With the pictures left out, every record must be reproduced exactly.
##### Task material #####
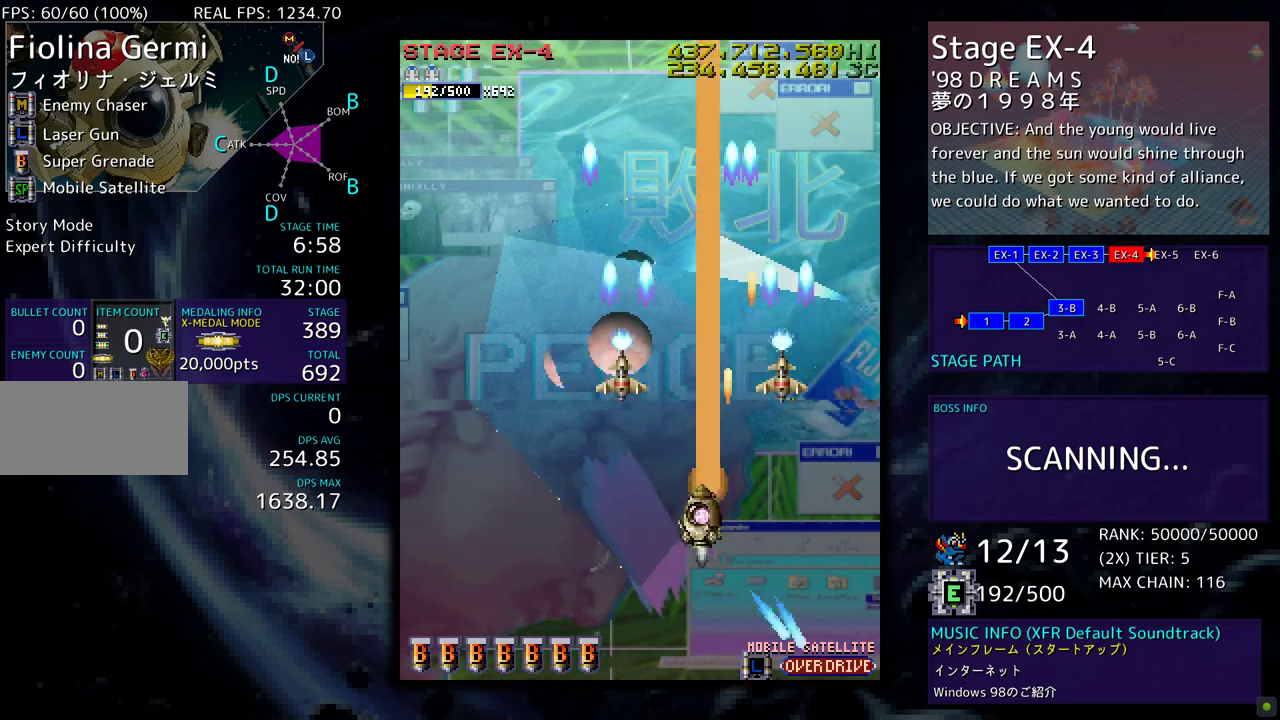
{"buttons": [], "events": [[50, "DPAD_DOWN", "down"], [367, "DPAD_DOWN", "up"], [400, "DPAD_DOWN", "down"], [467, "DPAD_LEFT", "up"], [483, "DPAD_DOWN", "up"]]}
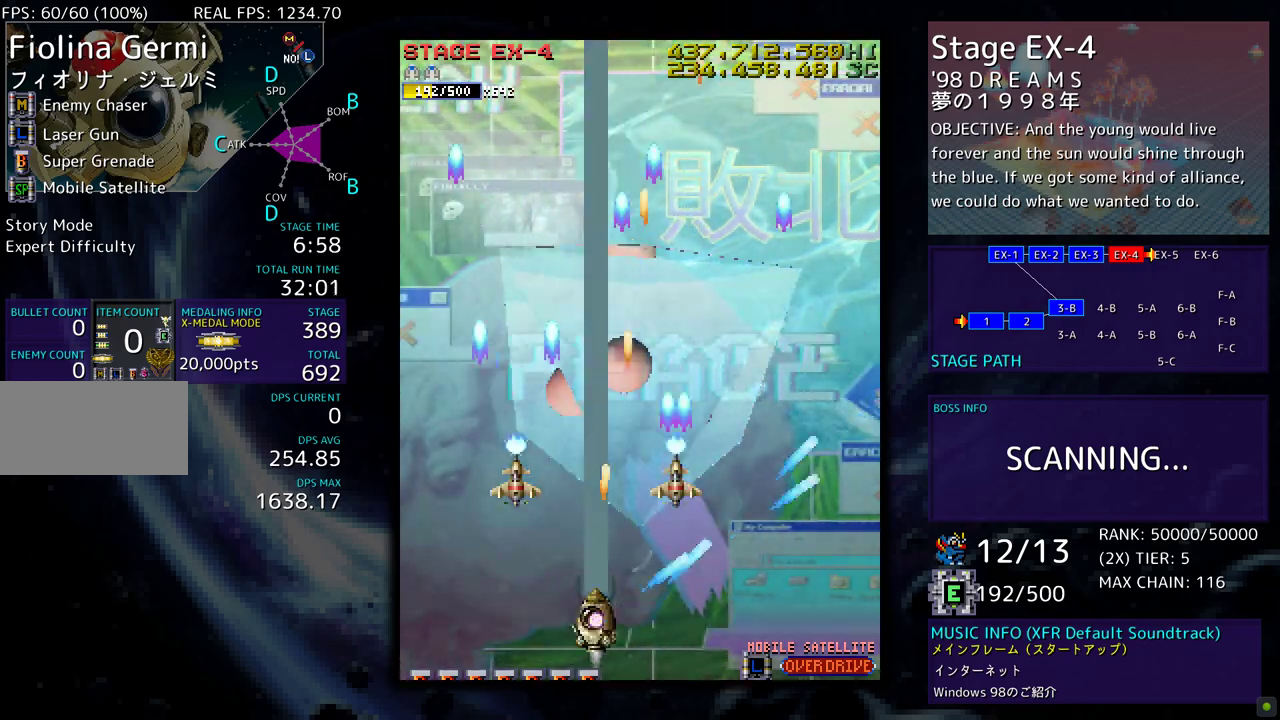
{"buttons": [], "events": [[333, "DPAD_DOWN", "down"], [433, "DPAD_DOWN", "up"]]}
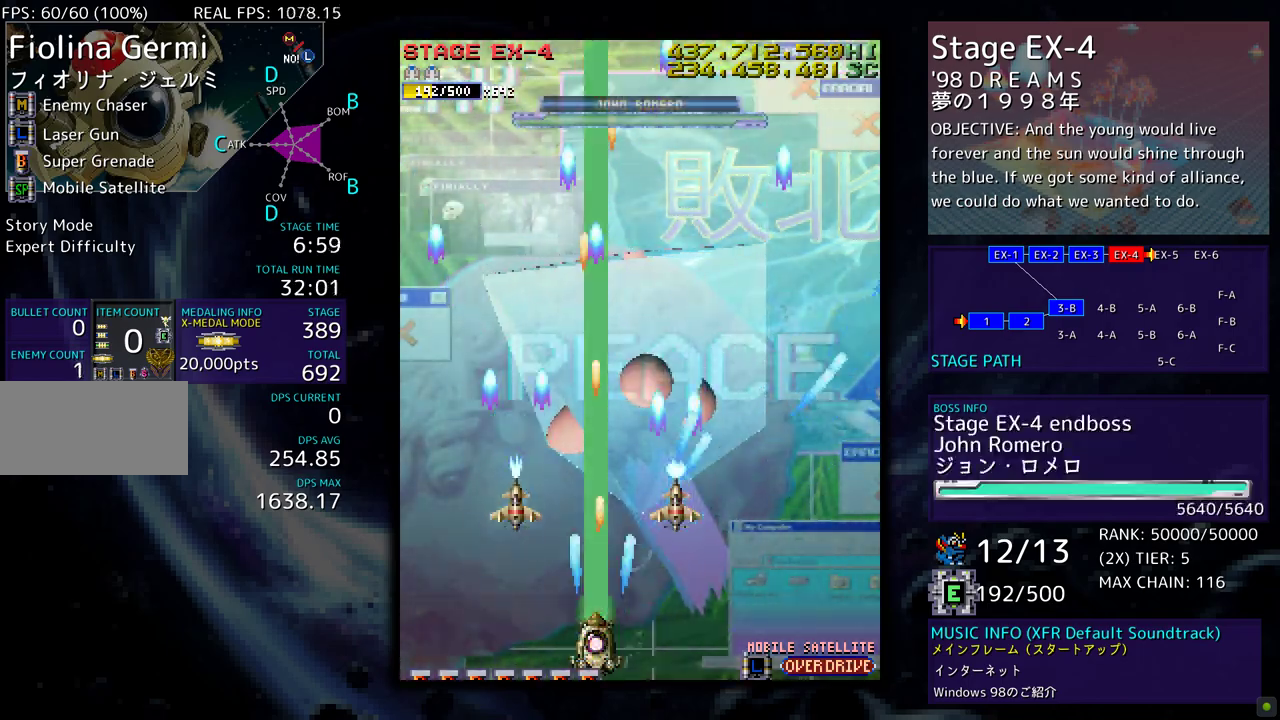
{"buttons": ["DPAD_UP", "DPAD_RIGHT"], "events": [[350, "DPAD_UP", "down"], [450, "DPAD_RIGHT", "down"]]}
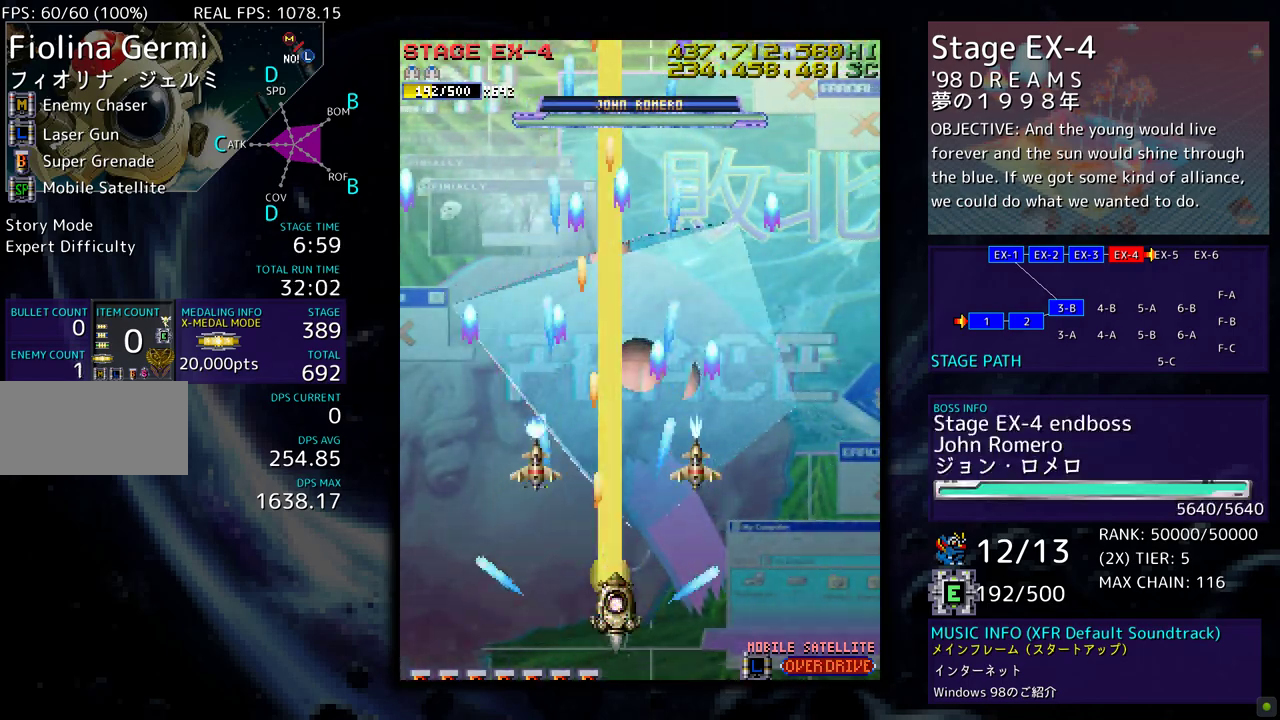
{"buttons": [], "events": [[133, "DPAD_UP", "up"], [500, "DPAD_RIGHT", "up"]]}
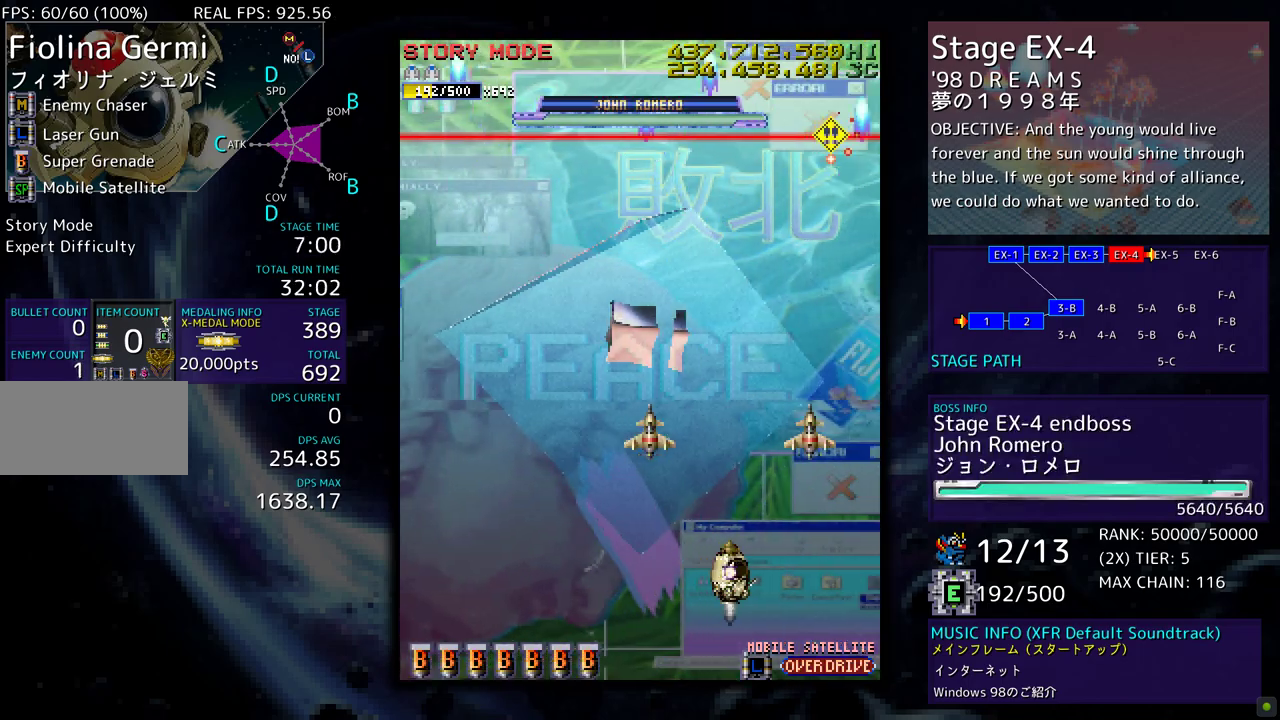
{"buttons": ["DPAD_DOWN"], "events": [[333, "DPAD_DOWN", "down"]]}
#####
● Problem solution
{"buttons": [], "events": [[50, "DPAD_DOWN", "down"], [367, "DPAD_DOWN", "up"], [400, "DPAD_DOWN", "down"], [467, "DPAD_LEFT", "up"], [483, "DPAD_DOWN", "up"]]}
{"buttons": [], "events": [[333, "DPAD_DOWN", "down"], [433, "DPAD_DOWN", "up"]]}
{"buttons": ["DPAD_UP", "DPAD_RIGHT"], "events": [[350, "DPAD_UP", "down"], [450, "DPAD_RIGHT", "down"]]}
{"buttons": [], "events": [[133, "DPAD_UP", "up"], [500, "DPAD_RIGHT", "up"]]}
{"buttons": ["DPAD_DOWN"], "events": [[333, "DPAD_DOWN", "down"]]}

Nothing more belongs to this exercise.